LETTER: Base your ‘no’ vote to the school budget on facts

May 17, 2024

To the Community: 

My name is Frank Provato, and I have been a resident of Waterbury Center for 24 years. You are being asked to vote again on a new school budget proposal. Please do not base your decision on wanting to “just get this over with.” And please do not base your decision on the unsubstantiated claims by school administration and staff that further budget reductions will somehow harm the future prospects of our students. They have put forth no objective evidence to support that claim.

Please base your decision on the facts as follows: 

The new proposal raises the school budget by 5.4%, nearly double the general rate of inflation, after similar higher than inflation increases in the past two years. It leaves us with a HUUSD per pupil cost of $15,250, 13.8% higher than the statewide average ($13,396). According to the Vermont Legislature’s Joint Fiscal Office report in 2023, Vermont’s per pupil expense and the staff-to-student ratio are among the highest in the nation. But the data does not support the notion that Vermont’s student academic performance is proportionately better than the rest of the nation. The same report describes a 20-year history of failed attempts to rein in educational spending in Vermont.

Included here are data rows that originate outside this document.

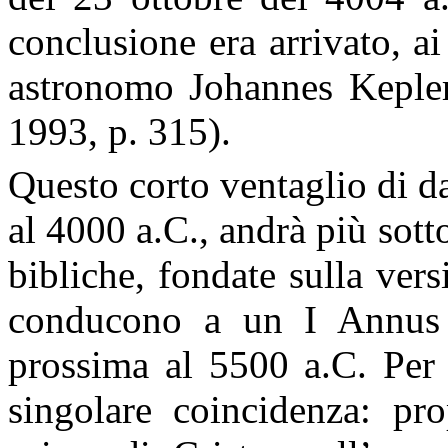
conclusione era arrivato, a
astronomo Johannes Kepler
1993, p. 315).
Questo corto ventaglio di da
al 4000 a.C., andrà più sott
bibliche, fondate sulla vers
conducono a un I Annus 
prossima al 5500 a.C. Per 
singolare coincidenza: pro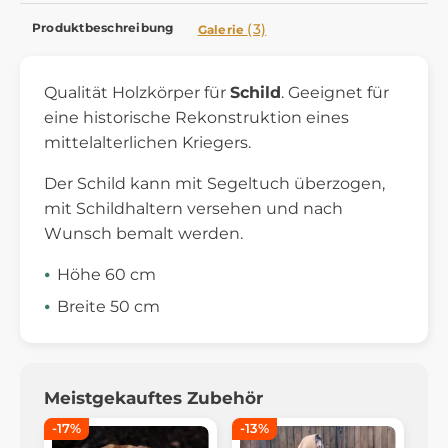
Produktbeschreibung
(3)
Galerie
Qualität Holzkörper für
Schild
. Geeignet für
eine historische Rekonstruktion eines
mittelalterlichen Kriegers.
Der Schild kann mit Segeltuch überzogen,
mit Schildhaltern versehen und nach
Wunsch bemalt werden.
Höhe 60 cm
Breite 50 cm
Meistgekauftes Zubehör
-17%
-13%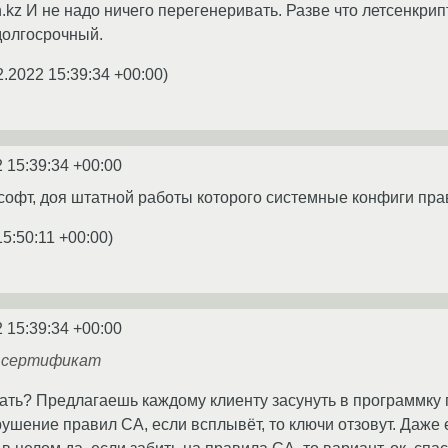
.kz И не надо ничего перегенеривать. Разве что летсенкри
долгосрочный.
2.2022 15:39:34 +00:00
)
 15:39:34 +00:00
софт, доя штатной работы которого системные конфиги пра
15:50:11 +00:00
)
 15:39:34 +00:00
d сертификат
елать? Предлагаешь каждому клиенту засунуть в программку 
ушение правил CA, если всплывёт, то ключи отзовут. Даже 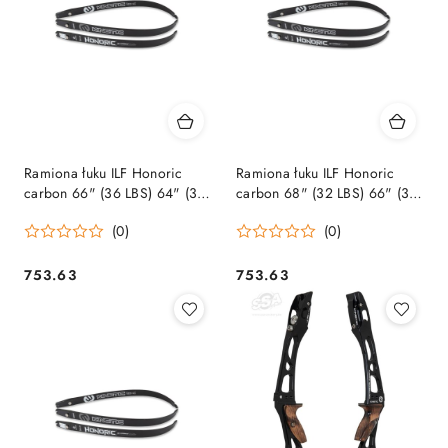
Ramiona łuku ILF Honoric
Ramiona łuku ILF Honoric
carbon 66" (36 LBS) 64" (38
carbon 68" (32 LBS) 66" (34
LBS)
LBS)
(0)
(0)
753.63
753.63
Cena:
Cena: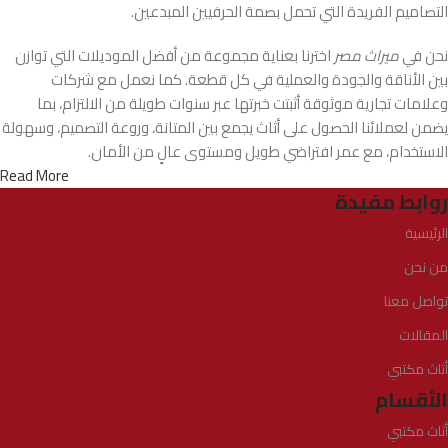
التصاميم الفريدة التي تحمل بصمة الحرفيين المبدعين.
نحن في
ميراث مصر
اخترنا بعناية مجموعة من أفضل الموديلات التي توازن
بين الأناقة والجودة والعملية في كل قطعة. كما نعمل مع شركات
وعلامات تجارية موثوقة أثبتت خبرتها عبر سنوات طويلة من الالتزام، بما
يضمن لعملائنا الحصول على أثاث يجمع بين المتانة، وروعة التصميم، وسهولة
الاستخدام، مع عمر افتراضي طويل ومستوى عالٍ من الأمان.
Read More
روابط مفيدة
الرئيسية
من نحن
تواصل معنا
المقالات
أثاث مكتبي
الأقسام
أثاث مكتبي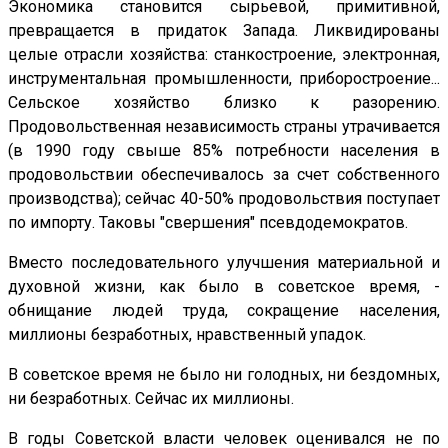
Экономика становится сырьевой, примитивной,
превращается в придаток Запада. Ликвидированы
целые отрасли хозяйства: станкостроение, электронная,
инструментальная промышленности, приборостроение...
Сельское хозяйство близко к разорению.
Продовольственная независимость страны утрачивается
(в 1990 году свыше 85% потребности населения в
продовольствии обеспечивалось за счет собственного
производства); сейчас 40-50% продовольствия поступает
по импорту. Таковы "свершения" псевдодемократов.
Вместо последовательного улучшения материальной и
духовной жизни, как было в советское время, -
обнищание людей труда, сокращение населения,
миллионы безработных, нравственный упадок.
В советское время не было ни голодных, ни бездомных,
ни безработных. Сейчас их миллионы.
В годы Советской власти человек оценивался не по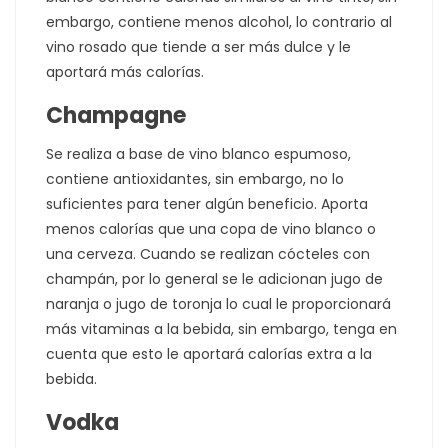
embargo, contiene menos alcohol, lo contrario al
vino rosado que tiende a ser más dulce y le
aportará más calorías.
Champagne
Se realiza a base de vino blanco espumoso,
contiene antioxidantes, sin embargo, no lo
suficientes para tener algún beneficio. Aporta
menos calorías que una copa de vino blanco o
una cerveza. Cuando se realizan cócteles con
champán, por lo general se le adicionan jugo de
naranja o jugo de toronja lo cual le proporcionará
más vitaminas a la bebida, sin embargo, tenga en
cuenta que esto le aportará calorías extra a la
bebida.
Vodka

The new budget proposal will raise educational property taxes as follows: Waterbury 14%, Duxbury 10.5%, Warren 19.3%, Waitsfield 18.7%, Moretown 10.3%, Fayston 13.3%. Those increases are three to five times the current rate of general inflation (about 3.5%). That is not OK.

Lastly, reducing the school budget further will further reduce taxes significantly. The new proposal before us reduced the proposed budget increase by about two percentage points (7.6% to 5.4%) resulting in a three percentage-point reduction in the tax rate in Waterbury (17% to 14%) from the budget the voters rejected on April 30 to the latest proposal.